— Problem 1 —
List each distinct single word that the passage on sustainability places in single quotation marks.
— Problem 2 —
Write the next part of the passage on sustainability, starting after its last sentence.
:: Selected excerpt ::
When sustainability is conferred in relation to limited resources, it has been appropriately quoted, ‘We have not inherited the earth from our ancestors; we borrow it from our children’, this proverb just does not emphasize on the difference between the words, ‘ancestors’ and ‘children’, but the difference between, ‘inherit’ and ‘borrow’. When it comes to the earth, no one owns it. In this sense, we do not ‘inherit’, we are simply ‘borrowing’. When we borrow something, then we need to take care of it, since we are accountable to our future generations.


· To find out the practices which we can learn from our ancient civilizations to lead a sustainable lifestyle and how did our ancestors reduce their ecological foot print, and what methods did they use?

· To study the innovations implemented by the modern civilizations for making themselves sustainable.

Research Problem

With the advent of technology and modernisation, the lifestyle and way of doing things have seen drastic as well as frequent changes. Though it is being said that, “To improve is to change; to be perfect is to change often”, but this change should not compromise the ability of future generations to fulfil their own needs.
:::
:: Listed entries ::
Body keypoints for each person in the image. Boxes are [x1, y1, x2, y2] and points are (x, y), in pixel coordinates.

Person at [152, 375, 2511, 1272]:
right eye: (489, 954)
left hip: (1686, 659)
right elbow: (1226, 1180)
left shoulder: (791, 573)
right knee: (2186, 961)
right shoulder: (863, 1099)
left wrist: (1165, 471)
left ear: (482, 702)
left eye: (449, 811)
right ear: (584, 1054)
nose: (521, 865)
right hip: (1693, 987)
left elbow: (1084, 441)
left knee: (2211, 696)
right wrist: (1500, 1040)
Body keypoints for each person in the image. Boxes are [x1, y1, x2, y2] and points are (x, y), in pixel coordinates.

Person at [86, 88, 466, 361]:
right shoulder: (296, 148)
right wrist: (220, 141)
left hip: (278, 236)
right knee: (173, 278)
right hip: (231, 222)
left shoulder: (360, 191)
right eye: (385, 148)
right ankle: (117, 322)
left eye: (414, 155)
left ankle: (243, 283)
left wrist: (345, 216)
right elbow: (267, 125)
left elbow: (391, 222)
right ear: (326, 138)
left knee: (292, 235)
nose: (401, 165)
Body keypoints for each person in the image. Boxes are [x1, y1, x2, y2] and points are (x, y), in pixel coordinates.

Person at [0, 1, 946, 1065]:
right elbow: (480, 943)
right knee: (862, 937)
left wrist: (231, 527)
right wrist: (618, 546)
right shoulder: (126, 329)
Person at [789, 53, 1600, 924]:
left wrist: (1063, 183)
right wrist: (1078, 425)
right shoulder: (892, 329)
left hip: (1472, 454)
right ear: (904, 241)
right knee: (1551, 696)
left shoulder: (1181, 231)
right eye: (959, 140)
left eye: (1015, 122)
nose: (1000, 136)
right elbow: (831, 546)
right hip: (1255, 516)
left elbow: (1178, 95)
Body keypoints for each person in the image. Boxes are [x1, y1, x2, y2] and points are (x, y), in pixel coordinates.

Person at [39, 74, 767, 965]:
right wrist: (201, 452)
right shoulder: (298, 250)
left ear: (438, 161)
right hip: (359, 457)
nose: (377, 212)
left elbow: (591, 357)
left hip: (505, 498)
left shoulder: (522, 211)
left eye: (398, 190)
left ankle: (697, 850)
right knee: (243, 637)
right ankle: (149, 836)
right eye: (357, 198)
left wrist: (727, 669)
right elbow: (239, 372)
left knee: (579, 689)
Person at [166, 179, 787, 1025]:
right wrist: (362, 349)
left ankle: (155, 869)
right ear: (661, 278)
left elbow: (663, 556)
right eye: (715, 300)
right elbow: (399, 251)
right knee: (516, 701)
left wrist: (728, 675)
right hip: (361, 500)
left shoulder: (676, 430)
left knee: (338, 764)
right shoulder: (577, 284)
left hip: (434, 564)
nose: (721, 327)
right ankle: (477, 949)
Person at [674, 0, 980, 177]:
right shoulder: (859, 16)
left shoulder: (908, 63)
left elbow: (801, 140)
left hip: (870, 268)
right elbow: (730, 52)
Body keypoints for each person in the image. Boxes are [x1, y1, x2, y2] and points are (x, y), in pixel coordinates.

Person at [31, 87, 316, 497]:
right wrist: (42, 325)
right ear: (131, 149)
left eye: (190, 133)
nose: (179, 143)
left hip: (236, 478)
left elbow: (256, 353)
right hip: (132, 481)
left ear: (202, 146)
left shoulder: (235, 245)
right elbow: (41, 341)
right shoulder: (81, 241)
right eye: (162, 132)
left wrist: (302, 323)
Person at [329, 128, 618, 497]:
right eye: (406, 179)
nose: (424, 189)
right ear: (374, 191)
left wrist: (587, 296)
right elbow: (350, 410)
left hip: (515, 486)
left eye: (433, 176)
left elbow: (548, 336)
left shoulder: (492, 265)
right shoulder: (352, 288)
:::
— Answer section 1 —
ancestors, children, inherit, borrow, borrowing

— Answer section 2 —
Research Methodology

The research paper is descriptive and qualitative one. The data used to study the relationship between ancient civilization and sustainable lifestyle is secondary in nature collected from different sources like journals, articles, web links, books and periodicals. There is no empirical touch to this paper.


Ancient Civilization & Architecture

Ancient civilizations people were viewed as simple, primitive people, just a couple of decades ago.  However, number of surprising facts have been revealed about ancient cultures after numerous discoveries since then, namely that many of them possessed advanced knowledge of metallurgy, mathematics, chemistry, astronomy, and more. Some of the amazing accomplishments of ancient civilizations have left scientists/archaeologists scratching their heads. Following are some of those from whom we can learn the much needed sustainability too:

1. Aqueducts and hydro technology

Who would have thought that to solve water access problems, years old technology would have been looked upon by 21st century governments for guidance? But, Lima, Peru is the place where it is happening.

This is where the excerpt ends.